→ **抜粋本文**:
◆ ◆ ◆
3児のママが見たヨーロッパ

バルセロナ・ロンドン・パリで暮らしてきた3児の母からの欧州の風便り。長年の主婦生活で抱えていたいらいら&もやもやをコーチングがきっかけで払拭。あなたはあなたのままでいい。みんなちがってみんないい。一緒に「よい母親」より「幸せな母親」になりましょう。

無痛分娩か自然分娩か@日本

9年前の1人目の出産は、

当時住んでいた家から最寄りの産院だった。

それがたまたま、日本では珍しく無痛分娩を薦める産院で、

無痛で産みたい妊婦さんが遠くからもやってきているようだった。

 

この産院の看板には、

各種分娩方法取り扱いと書いてあり、

無痛分娩も自然分娩もどちらを選ぶのも本人の自由、ということだった。

 

そして、いざ出産方法の決定日。
◆ ◆ ◆
[コレクション所蔵の記録]
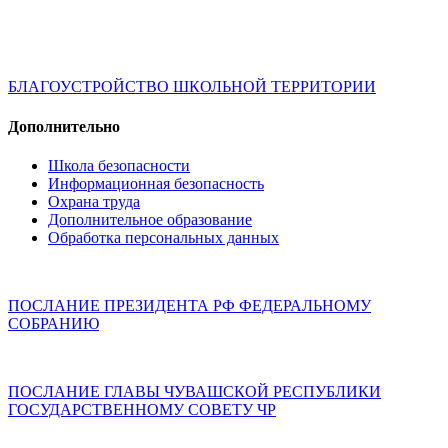
БЛАГОУСТРОЙСТВО ШКОЛЬНОЙ ТЕРРИТОРИИ
Дополнительно
Школа безопасности
Информационная безопасность
Охрана труда
Дополнительное образование
Обработка персональных данных
ПОСЛАНИЕ ПРЕЗИДЕНТА РФ ФЕДЕРАЛЬНОМУ
СОБРАНИЮ
ПОСЛАНИЕ ГЛАВЫ ЧУВАШСКОЙ РЕСПУБЛИКИ
ГОСУДАРСТВЕННОМУ СОВЕТУ ЧР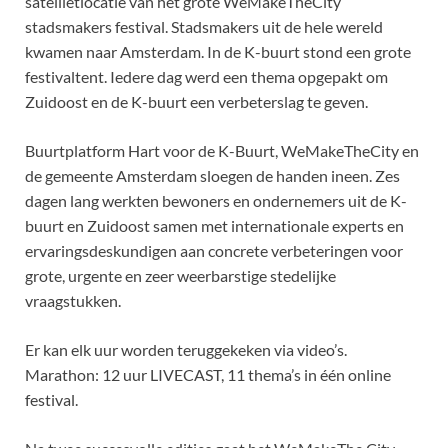
satellietlocatie van het grote WeMakeTheCity
stadsmakers festival. Stadsmakers uit de hele wereld
kwamen naar Amsterdam. In de K-buurt stond een grote
festivaltent. Iedere dag werd een thema opgepakt om
Zuidoost en de K-buurt een verbeterslag te geven.
Buurtplatform Hart voor de K-Buurt, WeMakeTheCity en
de gemeente Amsterdam sloegen de handen ineen. Zes
dagen lang werkten bewoners en ondernemers uit de K-
buurt en Zuidoost samen met internationale experts en
ervaringsdeskundigen aan concrete verbeteringen voor
grote, urgente en zeer weerbarstige stedelijke
vraagstukken.
Er kan elk uur worden teruggekeken via video’s.
Marathon: 12 uur LIVECAST, 11 thema’s in één online
festival.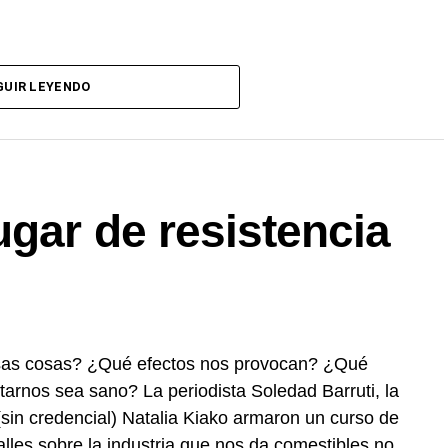
GUIR LEYENDO
e. Sólo tenés que mandar un mail a
dos los programas de Decí MU
gar de resistencia
as cosas? ¿Qué efectos nos provocan? ¿Qué
arnos sea sano? La periodista Soledad Barruti, la
(sin credencial) Natalia Kiako armaron un curso de
lles sobre la industria que nos da comestibles no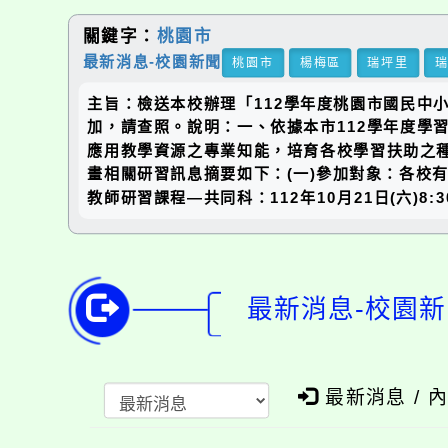
關鍵字：
桃園市
最新消息-校園新聞
桃園市
楊梅區
瑞坪里
主旨：檢送本校辦理「112學年度桃園市國民中
加，請查照。說明：一、依據本市112學年度學
應用教學資源之專業知能，培育各校學習扶助之
畫相關研習訊息摘要如下：(一)參加對象：各校
教師研習課程—共同科：112年10月21日(六)8:3
最新消息-校園新
最新消息 / 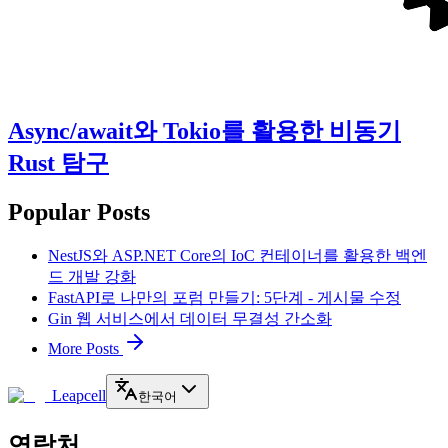
Async/await와 Tokio를 활용한 비동기
Rust 탐구
Popular Posts
NestJS와 ASP.NET Core의 IoC 컨테이너를 활용한 백엔
드 개발 강화
FastAPI로 나만의 포럼 만들기: 5단계 - 게시물 수정
Gin 웹 서비스에서 데이터 무결성 간소화
More Posts
Leapcell
한국어
연락처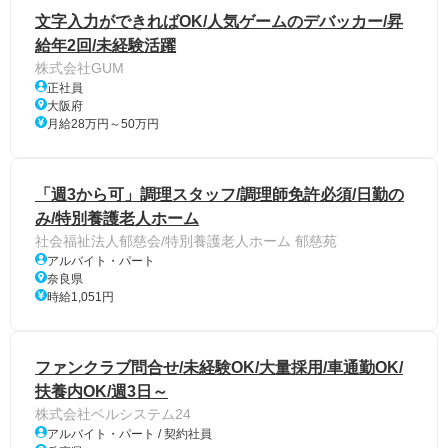
文字入力ができればOK/人気ゲームのデバッカー/昇
給年2回/未経験活躍
株式会社GUM
正社員
大阪府
月給28万円～50万円
「週3から可」調理スタッフ/調理師免許必須/日勤の
み/特別養護老人ホーム
社会福祉法人郁慈会/特別養護老人ホーム 郁慈苑
アルバイト・パート
奈良県
時給1,051円
ファンクラブ問合せ/未経験OK/大量採用/車通勤OK/
扶養内OK/週3日～
株式会社ベルシステム24
アルバイト・パート / 契約社員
◆ ◆ ◆
→ **作業指示**:
• a. 抜粋本文によると、1人目の出産をした産院は、日本では珍しくどのような分娩方法を薦めていたか。
• b. 抜粋本文の「この産院の看板には、」で始まる段落を、主な事実を残して一文に縮めなさい。
• c. 抜粋本文を、最後の文「そして、いざ出産方法の決定日。」の後から書き継ぎなさい。

→ **番号別解答**:
• a. 無痛分娩を薦めていた。

• b. 産院の看板には各種分娩方法を扱うとあり、無痛分娩と自然分娩のどちらを選ぶかは本人の自由だった。

• c.
診察は院長先生だった。

 

「で、出産方法は?」

 

と聞かれ、

 

「自然分娩してみたいと思っています」

 

と答えたところ、

彼は私の目も見ずに言った。

 

「君は、歯医者で歯を抜くときも麻酔しないんですかあ?

 よく考えた方がいいよ」

 

えええ??出産と抜歯が一緒??

妊婦決死の覚悟に対し、

衝撃のツッコミをもらい、おそってくる不快感と嫌悪感。

しばし呆然としたことを覚えている。

 

きっと、無痛を売りにした産院なのに、

それを選ばない私にちくりと言いたかったのだろう。

でも「選択自由」と謳っているのは確かなのだ。

 

いざ一人目の出産に挑み、

陣痛がますます耐えがたく辛くなってくるとき、

ああなぜ無痛にしなかったのか?と一瞬よぎるのだが(笑)

 

私が無痛を選ばなかったのは、

無痛にすることの抵抗感とか、

やはりお腹痛めてこそ、という価値観からでもない。

 

単に、

赤ちゃんが出てきたいと思った時に、出てきてほしいな

と思ったからだった。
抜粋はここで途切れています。